The problem: Images should not appear in the copy, yet every line of the listing below must be printed exactly.

Raw data:
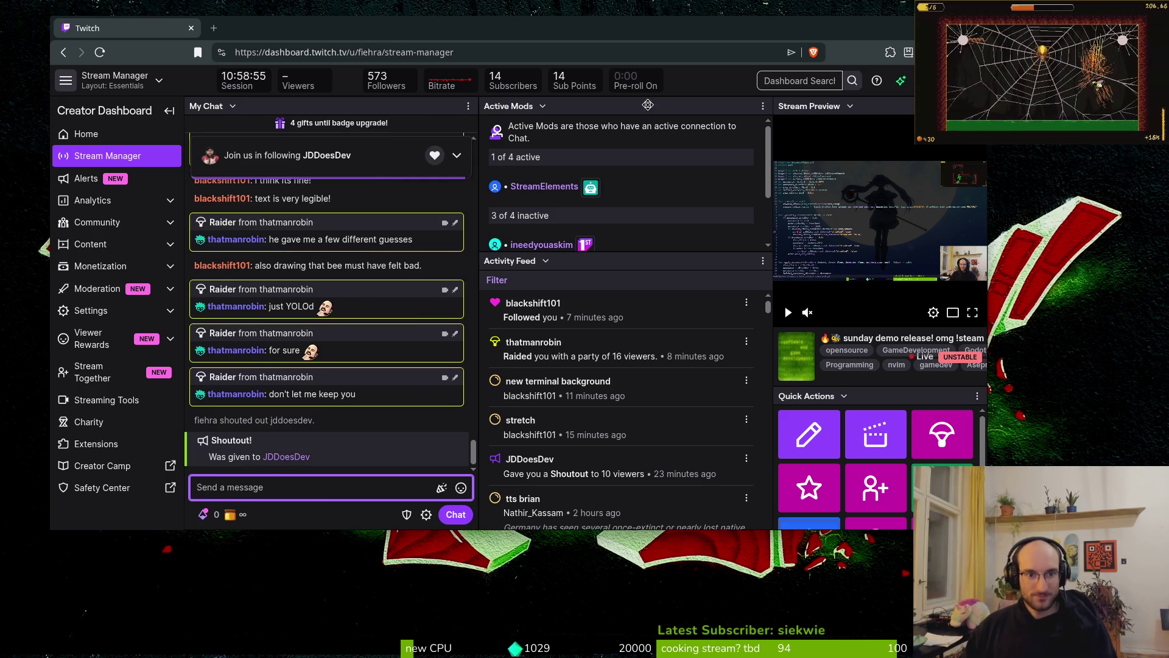
{"action": "key", "text": "alt+Tab"}
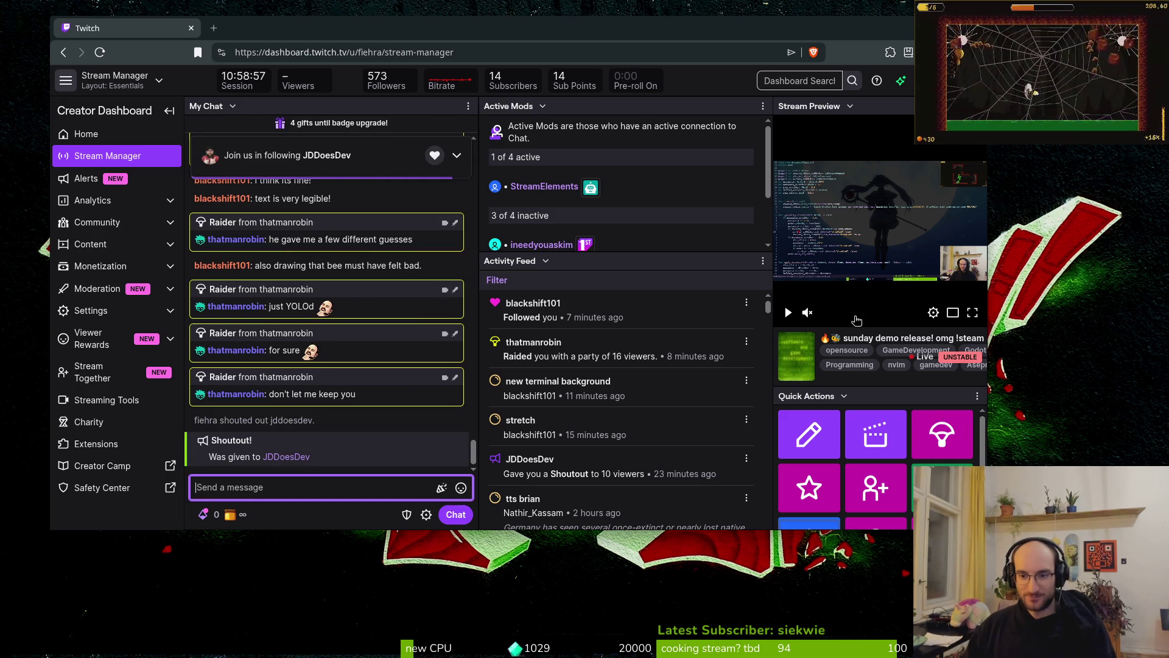
Step: Open the raid channel list and filter it to followed channels only
{"action": "left_click", "coordinate": [929, 434]}
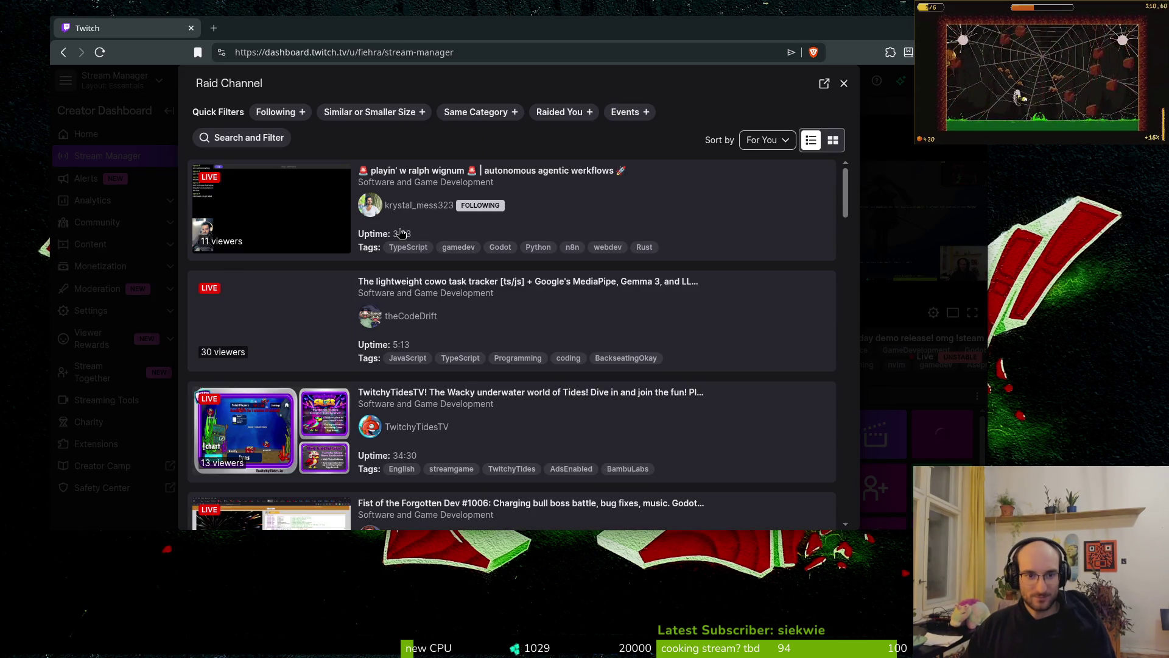
{"action": "scroll", "coordinate": [533, 332], "scroll_direction": "down", "scroll_amount": 2}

Worked solution:
{"action": "key", "text": "alt+Tab"}
Step: Open the raid channel list and filter it to followed channels only
{"action": "left_click", "coordinate": [929, 434]}
{"action": "scroll", "coordinate": [533, 332], "scroll_direction": "down", "scroll_amount": 2}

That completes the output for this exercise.